Graham, drafted 13th overall by Philadelphia on Thursday night, recorded two sacks against him, the only two sacks he allowed all season. Meanwhile, Schofield got in the backfield twice for tackles for loss. But from then on, Bulaga was back in game shape and at his best the rest of the season.

{sportsad300}"I think the problems were just breakdowns in technique," Bulaga said. "I don't think that I felt that I couldn't keep up with them speed-wise or strength-wise. I thought it was just a breakdown in technique. I was coming off the thyroid deal where I didn't have a ton of reps in practice or even in game speed, so I thought it took me a while to get back to game speed. I wish I had another crack at those guys because I thought I would have made the most of it."

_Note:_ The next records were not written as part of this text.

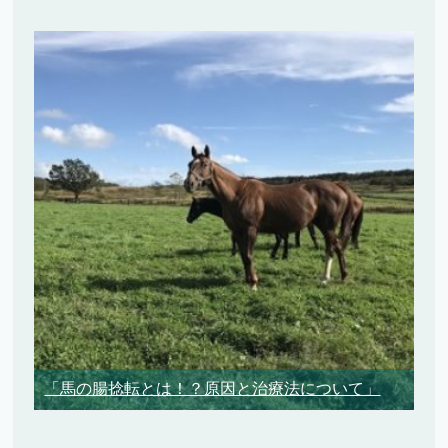
「馬の腸捻転とは！？原因と治療法について」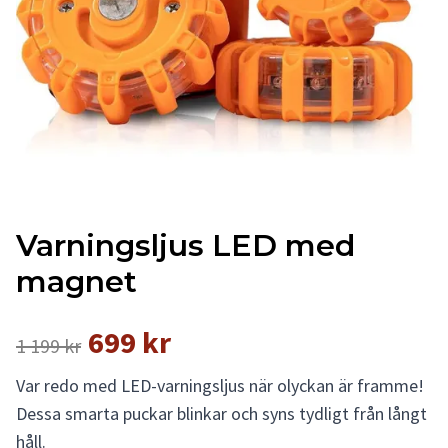
Varningsljus LED med
magnet
699 kr
1 199 kr
Var redo med LED-varningsljus när olyckan är framme!
Dessa smarta puckar blinkar och syns tydligt från långt
håll.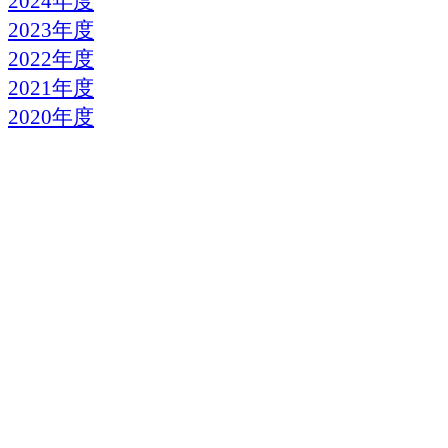
2024年度
2023年度
2022年度
2021年度
2020年度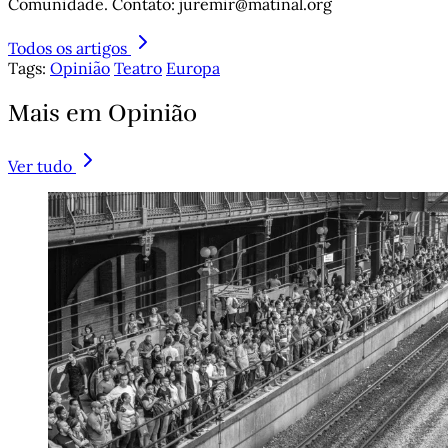
Comunidade. Contato: juremir@matinal.org
Todos os artigos
Tags:
Opinião
Teatro
Europa
Mais em Opinião
Ver tudo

Bulaga certainly redeemed himself in his final game, Iowa's bowl contest against Georgia Tech. Going head-to-head with Derrick Morgan, who was drafted No. 16 overall by Tennessee, Bulaga allowed just three tackles and no sacks as Iowa rolled up 403 yards of offense. He also took out Morgan on running back Brandon Wegher's 32-yard TD run that clinched Iowa's 24-14 victory.

"He is a unique player," Bulaga said of Morgan, with whom he did some pre-training for the draft out in Phoenix. "He has a lot of different skill sets that are tough to deal with, but I thought I did a pretty good job of preparing for him and then being able to defend him with all of the moves he threw at me. I thought I did a pretty good job against him."

Thompson acknowledged the Packers studied a lot of Bulaga's game tapes from 2008 as well as those from this past season, knowing he struggled for a while coming back from the thyroid problem.

"We focused a little bit more on the end of the season this year, the last few games, and felt like that was when he was at his best and healthiest," said Thompson, who knocked on the wooden podium in the Lambeau Field media auditorium when he was asked if Bulaga could become one of those decade-long, worry-free guys in the trenches.

Philbin noted one of the qualities the Packers like most about Bulaga is that he "wants to be a great player." The northern Illinois native who grew up an NFC North fan will certainly get that chance in Green Bay.

"What I want to accomplish is be a successful starter on an offensive line for an organization," Bulaga said. "I want to be able to play good football for a very long time and be beneficial to an organization, to have an organization want to want me there for a long time."